At this level, everyone can fly; you wouldn’t be here if you couldn’t. The hard part is the automation and learning to make the airplane do what you want it to do. Making sure you push the right button at the right time to program the right profile, make the right callout, and perform the correct procedure. The flying itself is an afterthought.
However sometimes, at the end of a grueling sim session, when you’re already wearing your oxygen mask and smoke goggles, midway through an emergency descent because of cargo fire and smoke in the cockpit, your instructor starts feeling extra mischievous and decides to give you an engine fire warning a few seconds after you finally break out of the clouds and see the runway.
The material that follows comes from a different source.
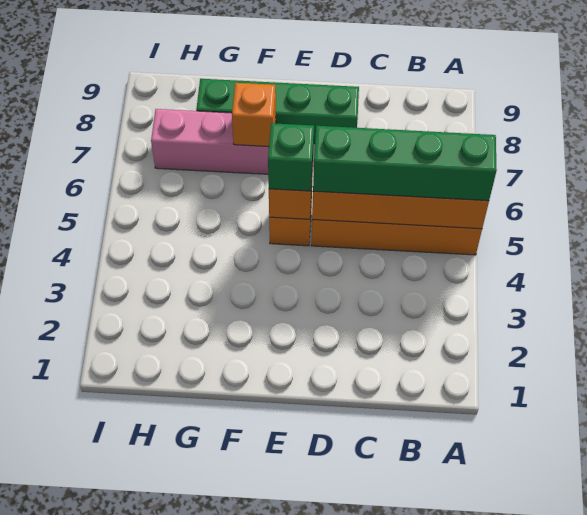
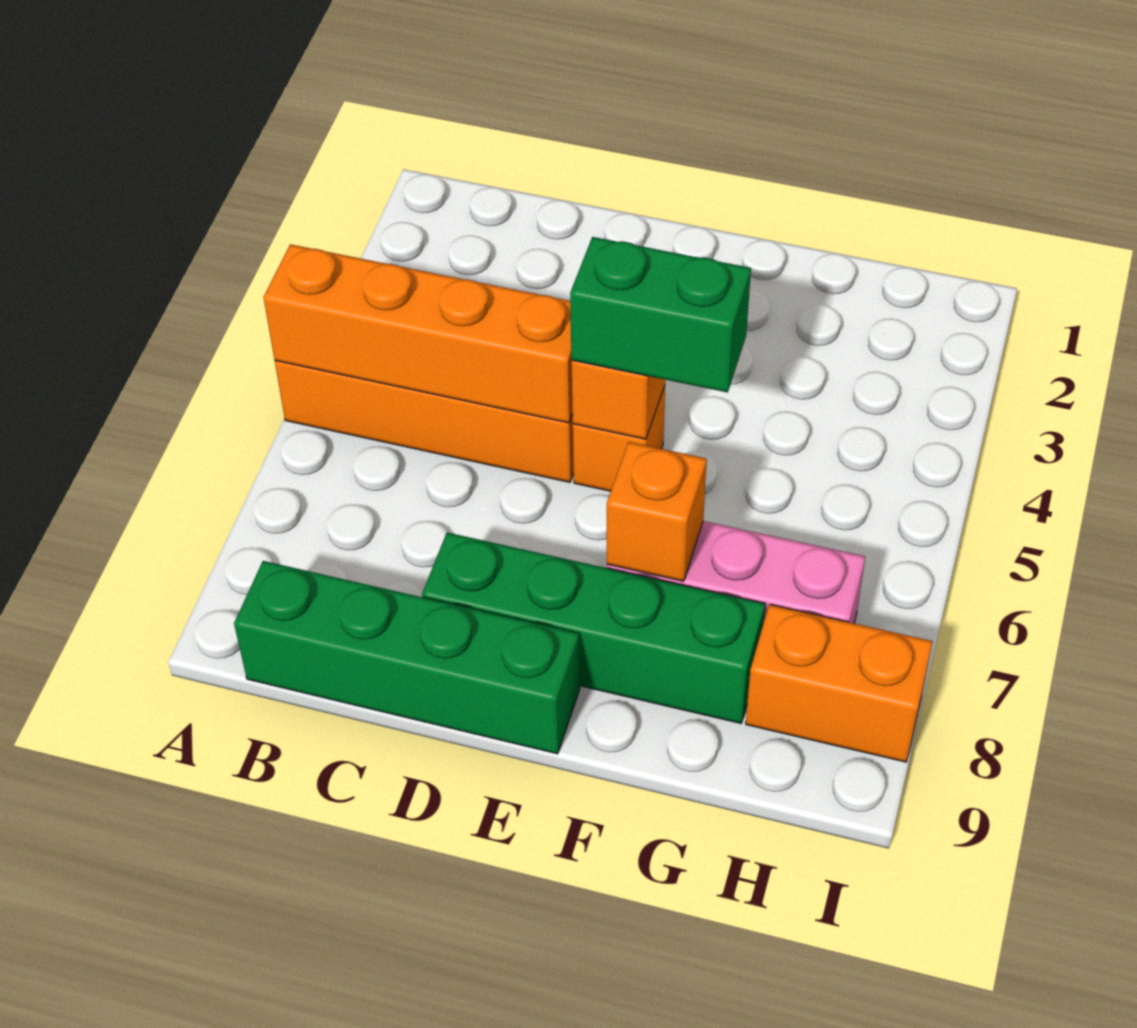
green brick A5:D5 level 3 -> green brick B9:E9 level 1
green brick E5 level 3 -> green brick E5:F5 level 3
none -> orange brick H8:I8 level 1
Then it becomes more than the automation. It’s more than the flying too. It’s about how calm you can force yourself to be even though your ears are ringing and every bone in your body is telling you to panic, rush, make a mistake, or give up. He’s purposely overloading you and giving you more than you can handle in order to see how you react. He expects you to make a mistake and fail so that one day, if it happens with 74 people in the back, you’ll do it right and get them on ground safely.
If I’m ever in a situation where it’s our collective asses on the line and my actions will directly influence whether or not people live or die, success will be a result of the quality of training I’m undergoing right now. It’s quite literally some of the most vitally important lessons I could ever learn.